We've had complaints that deeply nested scopes are very hard to understand in our scope visualizer, so this might be both a visual / mental model win
It's also quite important then that we have good iteration scopes for every hierarchical scope
So the steps are:
- [ ] Add proper iteration scopes for our most popular languages, and good facets to track what they should be
- [ ] Update scope visualizer as described above
- [ ] https://github.com/cursorless-dev/cursorless/pull/2133
@AndreasArvidsson does this match our discussion? cc/ @josharian
Looks good
Note also that https://github.com/cursorless-dev/cursorless/issues/2137 becomes much more natural: we just apply "grand" to iteration scope and then proceed as normal
just had an example where I might not have wanted this behaviour:
aaa(bbb)
I had my cursor at the end of aaa and wanted to delete bbb, so said "chuck next arg". I think I would have been surprised if that behaved differently if the line were wrapped in a call, eg ccc(aaa(bbb))
My understanding of the desired functionality is:
- Be able to traverse siblings on the plane ignoring children
- Be able to traverse a flat list, this conflicts with the previous expectation (depth first search)

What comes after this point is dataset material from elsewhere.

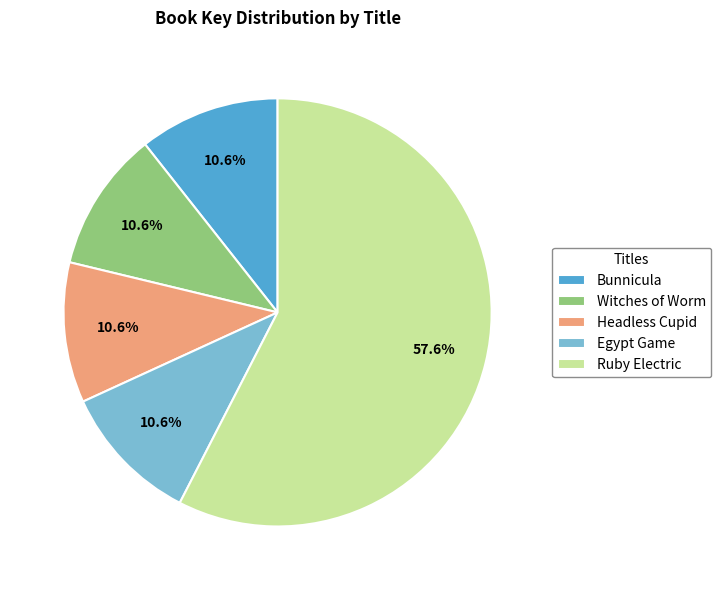

Does any single category account for the majority?

Yes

- Once all children are traversed pop and select containing parent
I feel like going to the parent once we have exhausted either all siblings or all children is non objectionable. I feel like being able to support both sibling only, as well as de first search both seem like reasonable expectations. The question is what should we default to?
- To avoid the issue brought in the last comment defaulting to flat will make sense.
For the unfortunate not default option we can add a meta modifier like take next sibling arg or take next flat arg
And here's another where I found today's "next" behaviour useful:
function usingSetting<T, U>(
section: string,
setting: string,
factory: (value: T) => U,
): U {
return vscodeApi.workspace.getConfiguration(section).get<boolean>(setting);
}
My cursor was in the function signature, and I just said "change next state" to change that return statement. I'm starting to get the feeling our intuitions maybe just differ here? I think in terms of today's implementation, where it is just dumb and moves forward until a statement starts
It's not only about intuition. That ordinal and relative behaves differently is 95% of the problem. Now you need two different intuitions which just doesn't work for me.
But for that example I don't agree. Next statement shouldn't be a child of the current in my mind.